The paper analyzes findings regarding whole-person care related activities, opportunities, and challenges based on interviews in five California counties (Los Angeles, San Diego, San Mateo, Santa Clara, and Sonoma). It identifies opportunities for county-level safety-net stakeholders, state-level organizations and foundations, and California state policymakers to consider for implementing whole-person care strategies for California’s vulnerable populations.

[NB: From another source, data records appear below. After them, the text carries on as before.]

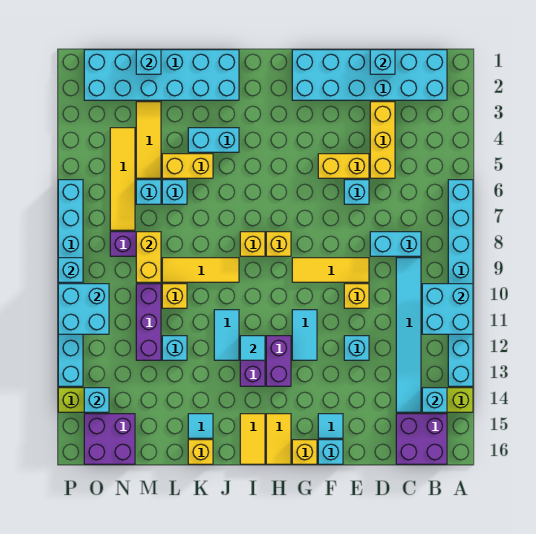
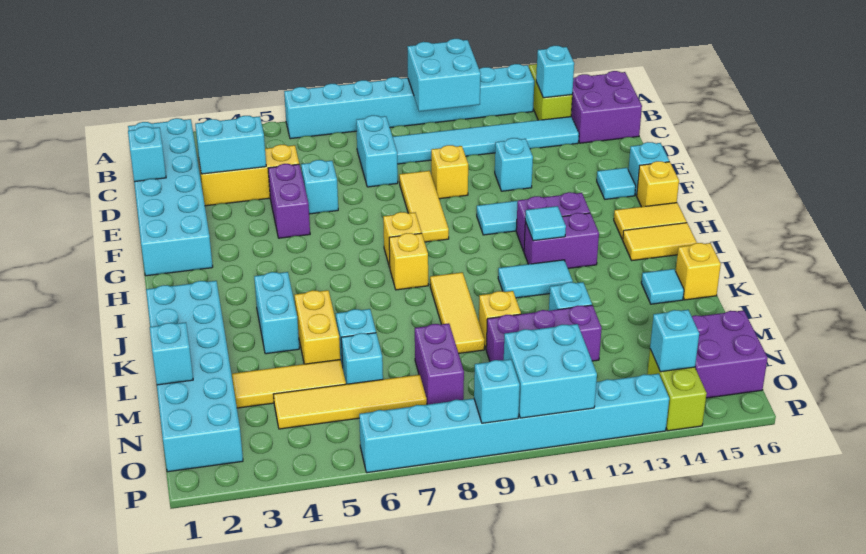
none -> cyan brick D3:D4 level 2
yellow brick E5:F5 level 1 -> purple brick E5:F5 level 1
yellow brick M8:M9 level 2 -> none

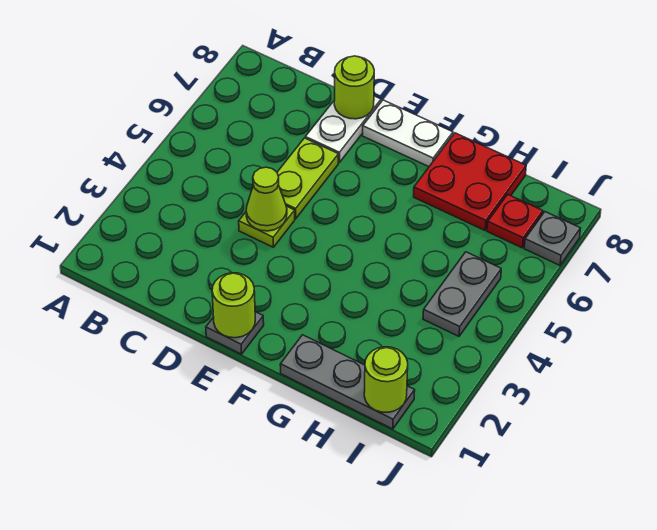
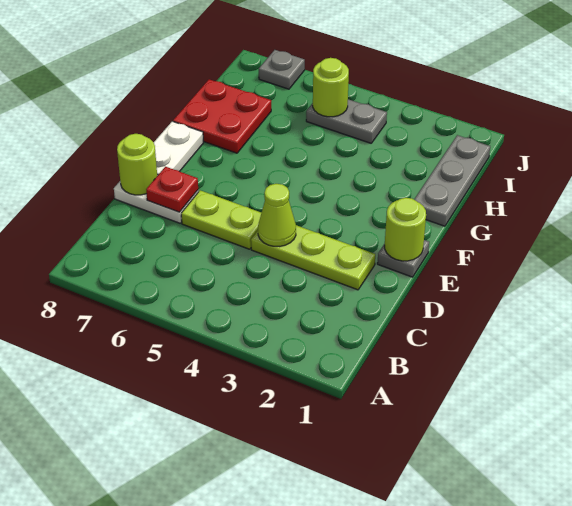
lime plate D4 level 1 -> lime plate D2:D4 level 1
lime round brick I1 level 2 -> lime round brick I5 level 2
red plate I7 level 1 -> red plate D7 level 2

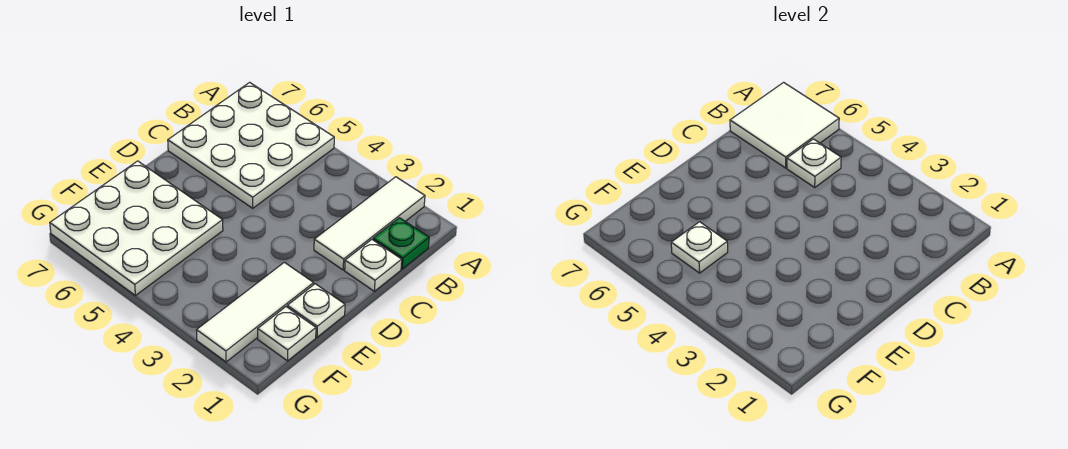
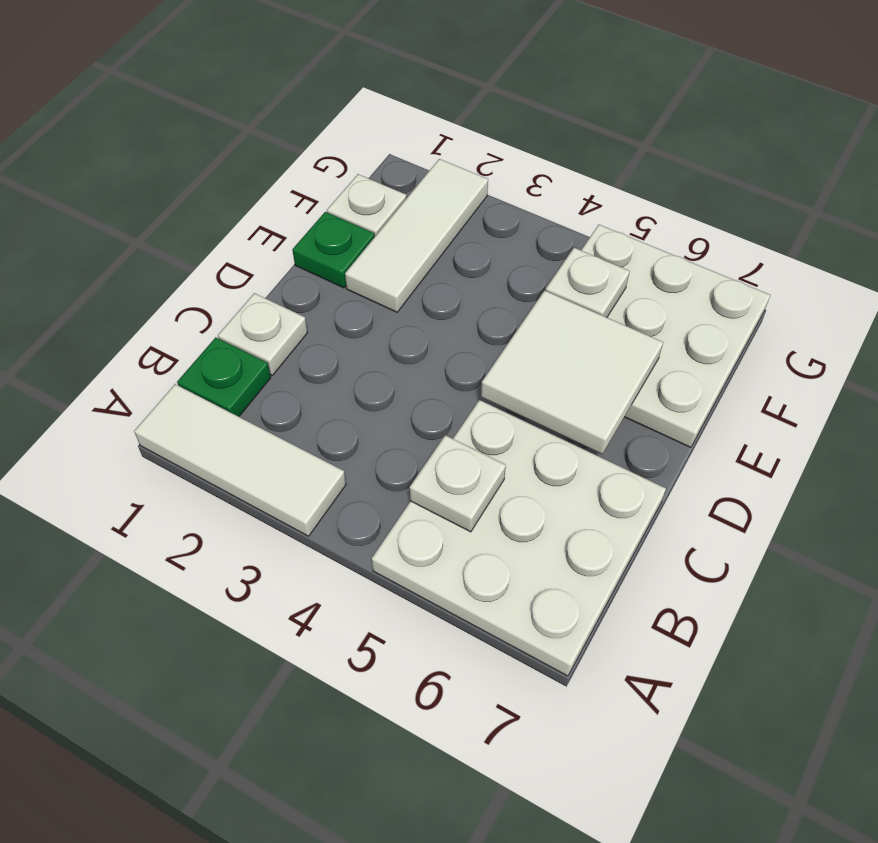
white tile A2:C2 level 1 -> white tile A1:A3 level 1
white tile A6:B7 level 2 -> white tile D5:E6 level 2
white plate E1 level 1 -> green plate E1 level 1

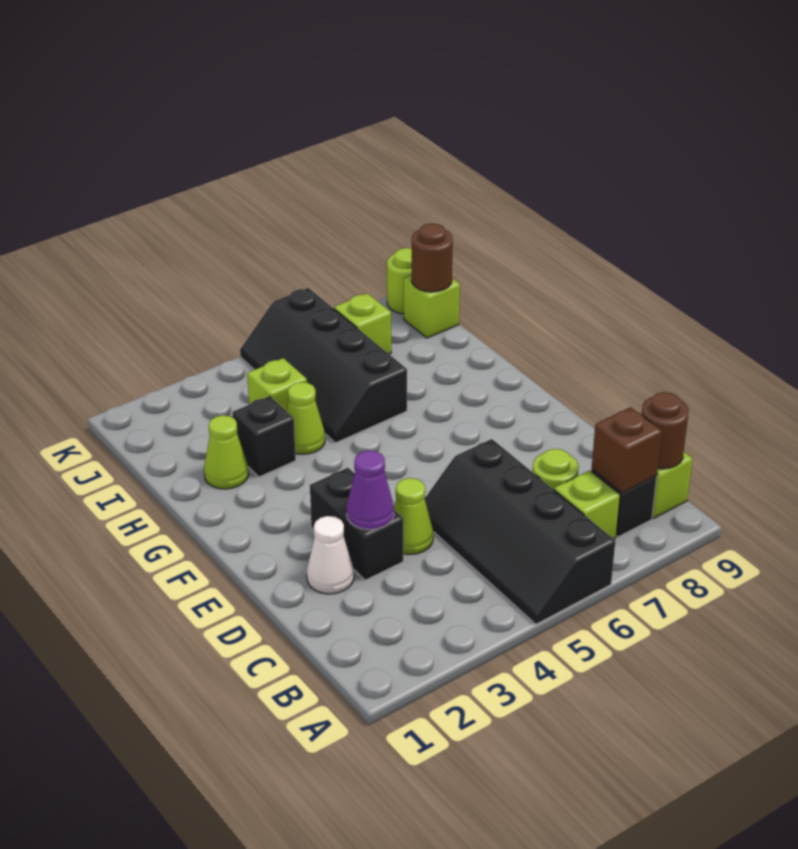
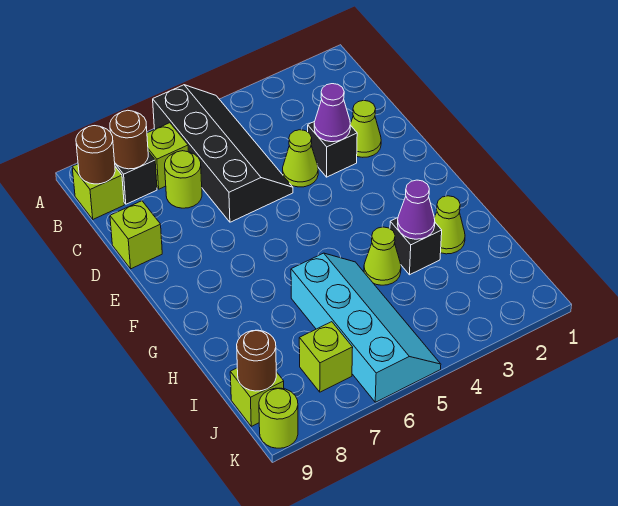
brown brick B8 level 2 -> brown round brick B8 level 2
white cone D2 level 1 -> lime cone D2 level 1
black brick D3:E3 level 1 -> black brick D3 level 1
none -> purple cone H3 level 2
black slope H5:K6 level 1 top 6 -> cyan slope H5:K6 level 1 top 6
lime brick I4 level 1 -> lime brick D9 level 1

Among the report’s key findings:

  • Stakeholders agreed that pairing whole-person care initiatives for the highest-cost sub-populations with broader population health efforts is a wise investment of public funds for both quality and cost outcomes
  • Aligned eligibility standards for Medi-Cal and other social service programs was noted as an area for better patient-centered care and system efficiency
  • There is currently no single care plan for individuals accessing services across multiple county programs, and there is usually no primary entity responsible for patients seeking care across systems
  • Patient-centered health home (PCHH) transformation and behavioral health/primary care integration represent two key steps counties are taking toward whole-person care
  • Cal MediConnect (California’s dual eligibles demonstration) represents the paramount example of coordination of care for one vulnerable population with potential to expand the model to other populations
  • Service delivery integration lags behind eligibility and enrollment integration
  • Data infrastructure that allows for health, behavioral health and other social services information exchange is an important, yet underdeveloped, building block of whole-person care
  • Medi-Cal managed care organizations are able to use the flexibility of their managed care capitation rate (a form of blended funding) to meet whole-person needs, but have not done so systematically for a variety of other reasons
  • Aligning the financing for Medi-Cal health, severe mental health, and substance use disorder services is a key facilitator of whole-person care in the future
  • Leadership at multiple levels of organizations is required for effective implementation
  • Collaborative leadership can originate from a variety of entities
  • Relationships between people ultimately form the substance of coordination of services, and relationships take time and energy to foster
  • Political will plays a pivotal role in creating traction for cross-sector collaboration

The paper was funded by the Blue Shield of California Foundation.